While Loof had marked his hoofprints all over the contract, he had not actually done so where it said ‘Owner’s signature’. That bit had been left blank. The contract had still been accepted – Reeb had not objected at the time – and who else would have? – and so he had been forced to serve as Loof’s tenant. Devils had no sympathy for those who did not see the small print.
“Is that right? Well, that’s his own fault, and the contract is void,” the devil said, sounding bored. “But you can’t just claim the contract as your own, you know. You would need to ensure all elements are correctly signed, and I certainly won’t be helping—"
“I did. Here.”
The devil was surprised but not yet impressed.
“Yes? But did you countersign the pentagrams—”
“Of course. Here and here. And here and here and here.”
“Well, you’ll need to—”
“Sign in blood. Triple checked, yes, and initialed and—”
They went backward and forwards for a while, the devil refusing to help, Nanoc using every trick he had ever learned as a clerk to prove that the paperwork was in order. Finally, the devil had no option but to agree.
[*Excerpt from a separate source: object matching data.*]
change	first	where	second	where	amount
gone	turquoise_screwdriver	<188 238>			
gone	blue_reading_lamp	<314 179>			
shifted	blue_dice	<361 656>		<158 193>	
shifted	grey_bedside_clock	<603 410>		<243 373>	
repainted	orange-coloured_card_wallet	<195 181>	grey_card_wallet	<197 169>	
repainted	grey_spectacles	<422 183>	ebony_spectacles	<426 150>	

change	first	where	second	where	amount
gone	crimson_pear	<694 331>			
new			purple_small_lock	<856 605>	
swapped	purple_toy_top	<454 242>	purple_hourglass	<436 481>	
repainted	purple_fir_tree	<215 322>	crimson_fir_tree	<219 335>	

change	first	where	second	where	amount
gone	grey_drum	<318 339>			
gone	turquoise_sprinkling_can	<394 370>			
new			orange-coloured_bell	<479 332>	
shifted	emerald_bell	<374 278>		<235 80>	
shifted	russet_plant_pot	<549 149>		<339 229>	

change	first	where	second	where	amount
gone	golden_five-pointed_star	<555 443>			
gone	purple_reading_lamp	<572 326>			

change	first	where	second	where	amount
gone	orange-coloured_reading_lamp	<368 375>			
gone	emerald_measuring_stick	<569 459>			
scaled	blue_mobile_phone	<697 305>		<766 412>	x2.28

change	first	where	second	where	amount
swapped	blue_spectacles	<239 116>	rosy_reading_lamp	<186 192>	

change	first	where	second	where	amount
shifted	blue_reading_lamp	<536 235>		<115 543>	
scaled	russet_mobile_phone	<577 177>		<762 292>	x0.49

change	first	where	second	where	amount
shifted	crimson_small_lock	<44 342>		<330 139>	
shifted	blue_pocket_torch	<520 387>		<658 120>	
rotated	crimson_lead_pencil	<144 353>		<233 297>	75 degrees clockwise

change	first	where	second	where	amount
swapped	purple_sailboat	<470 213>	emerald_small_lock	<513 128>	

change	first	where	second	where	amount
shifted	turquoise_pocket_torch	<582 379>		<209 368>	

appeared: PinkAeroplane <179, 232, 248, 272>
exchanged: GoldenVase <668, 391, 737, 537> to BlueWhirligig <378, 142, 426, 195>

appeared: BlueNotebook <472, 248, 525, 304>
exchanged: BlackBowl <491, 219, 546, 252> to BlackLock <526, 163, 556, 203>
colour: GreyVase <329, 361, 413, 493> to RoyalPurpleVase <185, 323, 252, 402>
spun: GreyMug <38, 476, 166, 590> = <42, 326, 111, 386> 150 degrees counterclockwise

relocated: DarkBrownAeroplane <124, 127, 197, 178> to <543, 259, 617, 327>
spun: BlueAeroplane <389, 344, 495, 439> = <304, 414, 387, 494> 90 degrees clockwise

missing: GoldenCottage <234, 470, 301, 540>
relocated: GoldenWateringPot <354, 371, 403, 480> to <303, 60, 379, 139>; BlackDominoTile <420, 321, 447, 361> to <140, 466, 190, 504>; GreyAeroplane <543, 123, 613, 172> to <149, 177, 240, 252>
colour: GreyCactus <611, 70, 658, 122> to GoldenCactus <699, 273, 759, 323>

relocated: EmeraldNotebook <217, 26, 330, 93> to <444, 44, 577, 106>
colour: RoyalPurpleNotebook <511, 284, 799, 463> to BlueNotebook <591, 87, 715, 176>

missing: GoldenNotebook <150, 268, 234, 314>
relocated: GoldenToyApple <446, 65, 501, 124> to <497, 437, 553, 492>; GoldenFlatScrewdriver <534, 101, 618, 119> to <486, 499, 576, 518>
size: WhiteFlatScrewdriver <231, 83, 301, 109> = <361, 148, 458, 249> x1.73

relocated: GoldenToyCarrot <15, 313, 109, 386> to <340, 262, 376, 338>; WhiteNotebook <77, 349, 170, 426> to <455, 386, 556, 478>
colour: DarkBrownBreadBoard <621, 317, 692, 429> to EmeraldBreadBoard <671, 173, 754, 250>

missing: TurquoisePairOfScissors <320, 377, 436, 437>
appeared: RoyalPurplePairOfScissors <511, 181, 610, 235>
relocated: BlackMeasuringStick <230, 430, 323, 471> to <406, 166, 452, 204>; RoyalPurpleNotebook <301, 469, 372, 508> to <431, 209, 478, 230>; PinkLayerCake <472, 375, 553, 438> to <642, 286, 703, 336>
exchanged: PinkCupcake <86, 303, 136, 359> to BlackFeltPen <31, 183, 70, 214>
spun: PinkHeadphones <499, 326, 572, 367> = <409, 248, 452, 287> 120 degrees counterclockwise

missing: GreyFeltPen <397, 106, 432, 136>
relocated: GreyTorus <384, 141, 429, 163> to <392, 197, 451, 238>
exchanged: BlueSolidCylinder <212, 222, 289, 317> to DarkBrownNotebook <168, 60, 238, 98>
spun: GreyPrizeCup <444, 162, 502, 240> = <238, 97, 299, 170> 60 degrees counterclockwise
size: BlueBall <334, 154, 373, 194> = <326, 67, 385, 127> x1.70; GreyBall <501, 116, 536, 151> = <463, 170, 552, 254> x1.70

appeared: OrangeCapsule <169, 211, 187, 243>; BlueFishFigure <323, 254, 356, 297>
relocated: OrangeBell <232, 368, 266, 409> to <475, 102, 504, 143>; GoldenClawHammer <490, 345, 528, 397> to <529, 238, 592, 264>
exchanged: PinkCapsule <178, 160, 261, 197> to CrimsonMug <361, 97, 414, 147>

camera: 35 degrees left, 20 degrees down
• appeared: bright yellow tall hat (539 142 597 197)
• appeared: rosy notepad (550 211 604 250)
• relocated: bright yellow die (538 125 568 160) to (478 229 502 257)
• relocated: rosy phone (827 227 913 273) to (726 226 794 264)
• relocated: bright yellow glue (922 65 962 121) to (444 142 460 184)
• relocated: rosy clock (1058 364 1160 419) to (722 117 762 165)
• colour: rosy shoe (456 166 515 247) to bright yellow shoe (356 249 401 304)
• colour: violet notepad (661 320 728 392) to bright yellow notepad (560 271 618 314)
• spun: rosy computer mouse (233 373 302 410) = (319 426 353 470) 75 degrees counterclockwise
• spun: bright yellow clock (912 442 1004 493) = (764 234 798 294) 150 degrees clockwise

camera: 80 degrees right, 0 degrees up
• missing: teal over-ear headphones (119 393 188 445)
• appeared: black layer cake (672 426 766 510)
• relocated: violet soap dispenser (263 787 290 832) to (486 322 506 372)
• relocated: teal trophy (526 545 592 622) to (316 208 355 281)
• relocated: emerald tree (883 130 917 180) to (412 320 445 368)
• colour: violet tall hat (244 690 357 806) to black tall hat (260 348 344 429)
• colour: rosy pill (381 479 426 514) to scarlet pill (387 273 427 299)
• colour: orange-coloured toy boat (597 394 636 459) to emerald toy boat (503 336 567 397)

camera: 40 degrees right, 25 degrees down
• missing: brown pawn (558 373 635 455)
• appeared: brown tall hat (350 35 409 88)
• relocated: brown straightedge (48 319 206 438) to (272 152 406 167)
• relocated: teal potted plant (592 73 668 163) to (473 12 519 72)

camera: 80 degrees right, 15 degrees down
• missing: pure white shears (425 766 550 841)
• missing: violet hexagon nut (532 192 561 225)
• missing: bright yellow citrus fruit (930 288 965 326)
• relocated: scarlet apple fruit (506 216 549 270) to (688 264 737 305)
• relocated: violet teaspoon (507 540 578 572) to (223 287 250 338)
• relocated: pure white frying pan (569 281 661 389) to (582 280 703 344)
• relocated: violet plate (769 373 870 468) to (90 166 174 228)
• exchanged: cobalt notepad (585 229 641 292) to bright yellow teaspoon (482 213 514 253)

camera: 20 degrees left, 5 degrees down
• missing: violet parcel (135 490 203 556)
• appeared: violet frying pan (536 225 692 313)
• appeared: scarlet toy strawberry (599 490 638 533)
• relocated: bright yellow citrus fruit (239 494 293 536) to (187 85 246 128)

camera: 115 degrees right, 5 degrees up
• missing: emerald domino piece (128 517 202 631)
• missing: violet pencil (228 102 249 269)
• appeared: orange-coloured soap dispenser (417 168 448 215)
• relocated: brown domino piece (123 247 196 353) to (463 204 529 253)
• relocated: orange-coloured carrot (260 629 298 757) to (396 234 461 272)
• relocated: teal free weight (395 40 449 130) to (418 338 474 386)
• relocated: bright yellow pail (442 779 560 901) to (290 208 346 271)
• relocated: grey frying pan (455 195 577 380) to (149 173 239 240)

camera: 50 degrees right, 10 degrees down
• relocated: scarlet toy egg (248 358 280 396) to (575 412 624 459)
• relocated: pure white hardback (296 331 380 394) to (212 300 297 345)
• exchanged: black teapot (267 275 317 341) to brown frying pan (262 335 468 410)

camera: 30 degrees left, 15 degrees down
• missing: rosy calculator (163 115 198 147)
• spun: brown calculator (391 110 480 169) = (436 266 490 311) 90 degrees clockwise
“Fine. You’re the owner, or rather, the person who owns your soul is. Get out!”
Nanoc got out.
Dren was waiting for him as he left the hall of records and walked back into the corridor.
“The guards are coming! Did you get the contract?” Dren asked.
“I did.”
“Then let’s get out of here! Here, let me help you with your chains, and we’ll be disguised again.”
He reached for Nanoc’s chains, but the gnome stepped back. Nanoc stopped his hands on the chains. They did need to escape: they had been in Hell for too long already. Leaving in a rush made sense. It was rational. Anyone normal would want it.
“Guess what? I found some old books back there, too,” Nanoc said casually. “Really boring and dusty tomes of history. We can steal a few on the way out.”
“No, I told you, put your chains on before the guards arrive! There isn’t time. We should get out of here,” Dren said.
Nanoc spun around, grabbed Dren, and slammed him into the wall.
“You’re not Dren!” he said, pinning the elf against the wall. “Who are you and what have you done with my friend?”
Dren gasped.
“Do you believe—”
“No! It’s do you ‘know’,” Nanoc shouted, punching Dren in the face. “And I never do, because I never listen! Now who are you!”
Dren screamed in pain, but then he saw Nanoc wasn’t relenting. His face melted, revealing the familiar face of their guild into Hell.
“You’re the imp, Ostor,” Nanoc said, startled. “You said you’d help us get the contract!”
“You saw through my tricks, gnome!” he hissed. “But its too late, too late!”
“You said you’d keep us safe!” Nanoc protested. “We did a pinky promise! That’s binding!”
“I promised to help you find the contract,” Ostor corrected him. “And now you have, so I can claim your souls! You will never find your friends! I have hidden them away in the very depths of the city so that I can sell their souls to the highest bidder! You will never find them, gnome! Not if you had a million years to search—"
There was a boom! in the distance followed by the sound of glass crashing and shouts of panic. Something sounded like a large gong falling over, and there was a hiss as if some great kettle was boiling over. Ostor grimaced.
Nanoc smiled.
“That sounds like my friends,” he said to the imp. “What don’t we go see how they’re doing?”